CONSEGNA >> Trasforma tutti i dati seguenti in una tabella Markdown con le colonne «Numero» e «Riga». Ogni riga non vuota diventa una riga della tabella con numerazione progressiva, e le immagini vanno escluse.

DATI FORNITI >>
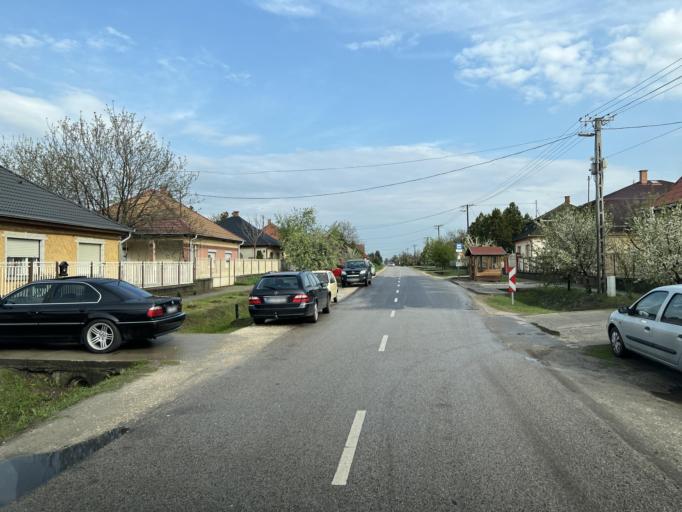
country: HU
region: Pest
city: Nyaregyhaza
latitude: 47.2222
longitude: 19.4586
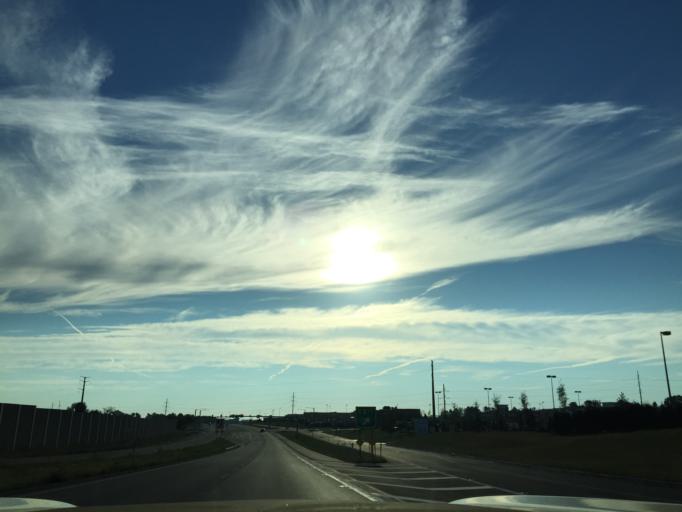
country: US
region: Pennsylvania
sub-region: Lehigh County
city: Wescosville
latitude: 40.5648
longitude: -75.5679
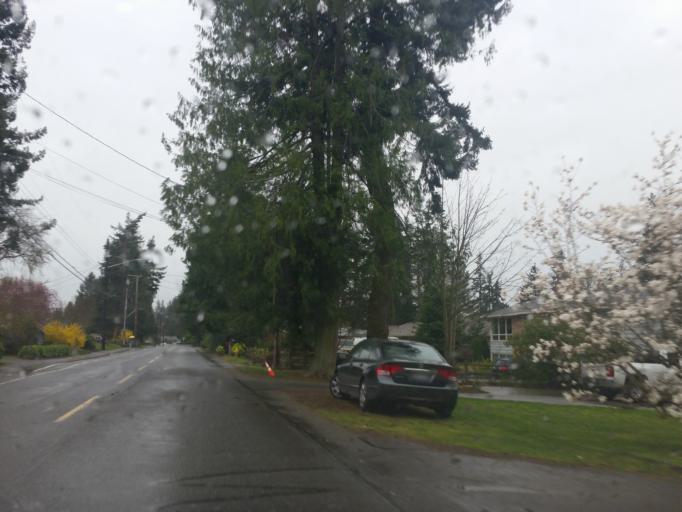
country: US
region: Washington
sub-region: Snohomish County
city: Lynnwood
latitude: 47.8238
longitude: -122.3468
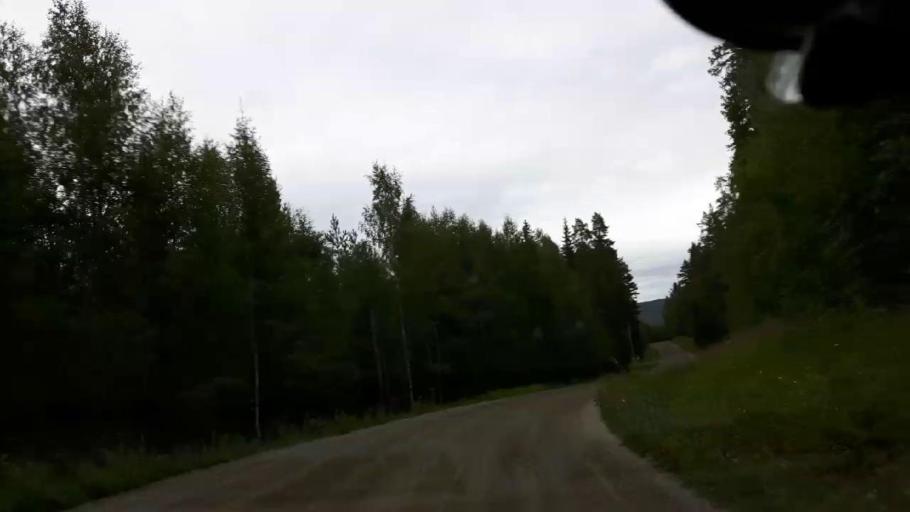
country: SE
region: Jaemtland
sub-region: Braecke Kommun
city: Braecke
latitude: 62.9127
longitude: 15.5830
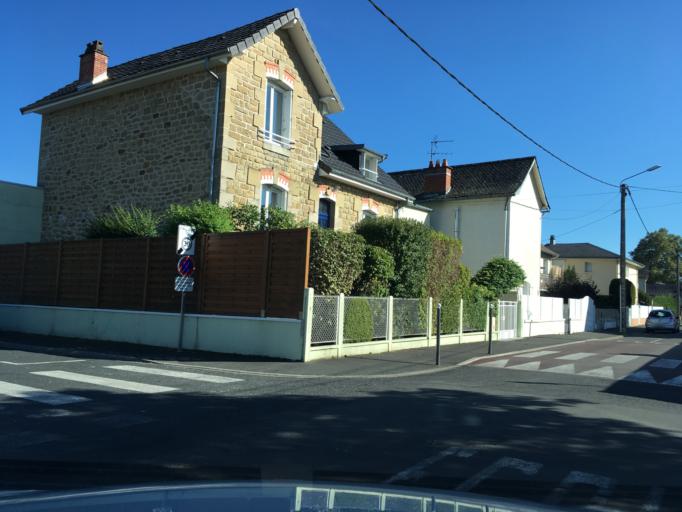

RISPOSTA ALL'ESERCIZIO >>
| Numero | Riga |
|---|---|
| 1 | country: HU |
| 2 | region: Pest |
| 3 | city: Nyaregyhaza |
| 4 | latitude: 47.2222 |
| 5 | longitude: 19.4586 |
| 6 | country: US |
| 7 | region: Pennsylvania |
| 8 | sub-region: Lehigh County |
| 9 | city: Wescosville |
| 10 | latitude: 40.5648 |
| 11 | longitude: -75.5679 |
| 12 | country: US |
| 13 | region: Washington |
| 14 | sub-region: Snohomish County |
| 15 | city: Lynnwood |
| 16 | latitude: 47.8238 |
| 17 | longitude: -122.3468 |
| 18 | country: SE |
| 19 | region: Jaemtland |
| 20 | sub-region: Braecke Kommun |
| 21 | city: Braecke |
| 22 | latitude: 62.9127 |
| 23 | longitude: 15.5830 |